ヤッスン

夜明けのすべてのヤッスンのネタバレレビュー・内容・結末

夜明けのすべて(2024年製作の映画)
4.4

このレビューはネタバレを含みます

素晴らしかった。決して他人が完璧に理解することはできない闇はあるが、その距離感でもできる支えあいができる。
その闇の中での距離感だからこそ得られるものもある作品だった。

冒頭のタイトルが出るシーン、雨が降り続ける夜間の車のフロントガラス。一定周期で雨を拭ってもまたすぐに濡れてしまう夜、まさに作中扱われる題材を現したように見える。
そして二人が距離を縮めていく場面のひとつとして登場するのが洗車だ。
カメラはガラスを挟んで反対側から窓を洗う姿を映す。
最初はとりあえずの対策のように1人で洗わされていたのが、いつの間にか2人で洗うような場面も後にある。

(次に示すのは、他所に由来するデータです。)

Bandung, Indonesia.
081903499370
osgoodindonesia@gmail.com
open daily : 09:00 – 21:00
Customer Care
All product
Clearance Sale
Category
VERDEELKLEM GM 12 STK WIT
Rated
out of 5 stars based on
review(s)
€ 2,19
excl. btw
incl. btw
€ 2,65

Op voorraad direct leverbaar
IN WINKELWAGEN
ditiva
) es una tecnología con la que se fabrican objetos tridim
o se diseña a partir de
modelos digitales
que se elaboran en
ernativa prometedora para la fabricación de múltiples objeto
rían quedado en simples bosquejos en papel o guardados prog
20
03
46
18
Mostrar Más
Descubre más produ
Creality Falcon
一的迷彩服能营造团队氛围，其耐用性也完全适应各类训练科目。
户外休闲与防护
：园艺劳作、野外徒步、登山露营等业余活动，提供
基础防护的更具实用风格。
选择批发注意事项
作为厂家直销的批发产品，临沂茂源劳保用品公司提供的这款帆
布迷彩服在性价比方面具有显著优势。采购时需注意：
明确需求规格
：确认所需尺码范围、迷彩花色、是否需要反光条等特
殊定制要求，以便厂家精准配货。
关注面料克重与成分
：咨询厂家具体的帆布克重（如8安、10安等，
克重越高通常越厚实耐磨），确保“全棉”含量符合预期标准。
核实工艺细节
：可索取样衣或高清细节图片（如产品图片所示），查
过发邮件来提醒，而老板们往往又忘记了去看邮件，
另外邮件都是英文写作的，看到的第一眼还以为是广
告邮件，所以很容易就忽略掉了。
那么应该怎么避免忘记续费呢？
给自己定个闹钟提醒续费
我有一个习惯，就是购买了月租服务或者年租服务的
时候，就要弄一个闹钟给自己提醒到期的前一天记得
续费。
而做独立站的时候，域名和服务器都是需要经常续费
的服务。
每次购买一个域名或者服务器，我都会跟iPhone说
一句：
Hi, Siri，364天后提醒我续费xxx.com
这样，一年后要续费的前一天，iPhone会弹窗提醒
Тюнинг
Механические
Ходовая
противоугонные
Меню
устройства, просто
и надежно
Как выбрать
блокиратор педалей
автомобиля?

全ては語らない一歩引いた距離感が作中のキャラクター同士の距離感とも重なる。いつの間にか互いの症状をネタにできるようになるし、LINEのやりとりも見せない。ただその距離感でも、だからこそできる理解と支え方があるのだ。
プラネタリウムのシーンで、星に譬えた表現も絶妙だった。

夜明け前が一番暗い、というテーマは今後の自分の支えにもなりそうだ。